Write out all the material verbatim, line by line.
Top of Information shown
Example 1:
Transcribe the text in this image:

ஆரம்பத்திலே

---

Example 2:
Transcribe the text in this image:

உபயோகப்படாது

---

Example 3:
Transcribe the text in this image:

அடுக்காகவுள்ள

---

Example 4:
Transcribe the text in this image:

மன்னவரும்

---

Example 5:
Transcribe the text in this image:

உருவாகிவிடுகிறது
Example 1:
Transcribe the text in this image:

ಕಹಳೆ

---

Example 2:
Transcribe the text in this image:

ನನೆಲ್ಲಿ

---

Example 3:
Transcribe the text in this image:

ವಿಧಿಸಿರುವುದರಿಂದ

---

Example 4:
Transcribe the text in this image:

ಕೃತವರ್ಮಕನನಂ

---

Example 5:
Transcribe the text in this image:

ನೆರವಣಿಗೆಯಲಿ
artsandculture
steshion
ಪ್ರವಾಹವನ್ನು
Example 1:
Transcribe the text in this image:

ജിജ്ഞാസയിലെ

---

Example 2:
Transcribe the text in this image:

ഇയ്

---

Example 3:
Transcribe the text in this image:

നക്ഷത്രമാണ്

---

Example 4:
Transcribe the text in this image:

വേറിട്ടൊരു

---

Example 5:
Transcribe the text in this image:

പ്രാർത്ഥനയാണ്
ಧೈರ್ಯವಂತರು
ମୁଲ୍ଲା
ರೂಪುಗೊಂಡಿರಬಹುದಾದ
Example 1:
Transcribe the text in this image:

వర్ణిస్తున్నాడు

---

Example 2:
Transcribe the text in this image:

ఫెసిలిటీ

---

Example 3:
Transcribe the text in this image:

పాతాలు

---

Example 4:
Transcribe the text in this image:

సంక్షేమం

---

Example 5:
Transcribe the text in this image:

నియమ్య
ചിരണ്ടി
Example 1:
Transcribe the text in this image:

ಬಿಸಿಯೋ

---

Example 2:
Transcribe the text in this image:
Bottom of Information shown
Exercise response:
Example 1:
Transcribe the text in this image:

ஆரம்பத்திலே

---

Example 2:
Transcribe the text in this image:

உபயோகப்படாது

---

Example 3:
Transcribe the text in this image:

அடுக்காகவுள்ள

---

Example 4:
Transcribe the text in this image:

மன்னவரும்

---

Example 5:
Transcribe the text in this image:

உருவாகிவிடுகிறது
Example 1:
Transcribe the text in this image:

ಕಹಳೆ

---

Example 2:
Transcribe the text in this image:

ನನೆಲ್ಲಿ

---

Example 3:
Transcribe the text in this image:

ವಿಧಿಸಿರುವುದರಿಂದ

---

Example 4:
Transcribe the text in this image:

ಕೃತವರ್ಮಕನನಂ

---

Example 5:
Transcribe the text in this image:

ನೆರವಣಿಗೆಯಲಿ
artsandculture
steshion
ಪ್ರವಾಹವನ್ನು
Example 1:
Transcribe the text in this image:

ജിജ്ഞാസയിലെ

---

Example 2:
Transcribe the text in this image:

ഇയ്

---

Example 3:
Transcribe the text in this image:

നക്ഷത്രമാണ്

---

Example 4:
Transcribe the text in this image:

വേറിട്ടൊരു

---

Example 5:
Transcribe the text in this image:

പ്രാർത്ഥനയാണ്
ಧೈರ್ಯವಂತರು
ମୁଲ୍ଲା
ರೂಪುಗೊಂಡಿರಬಹುದಾದ
Example 1:
Transcribe the text in this image:

వర్ణిస్తున్నాడు

---

Example 2:
Transcribe the text in this image:

ఫెసిలిటీ

---

Example 3:
Transcribe the text in this image:

పాతాలు

---

Example 4:
Transcribe the text in this image:

సంక్షేమం

---

Example 5:
Transcribe the text in this image:

నియమ్య
ചിരണ്ടി
Example 1:
Transcribe the text in this image:

ಬಿಸಿಯೋ

---

Example 2:
Transcribe the text in this image:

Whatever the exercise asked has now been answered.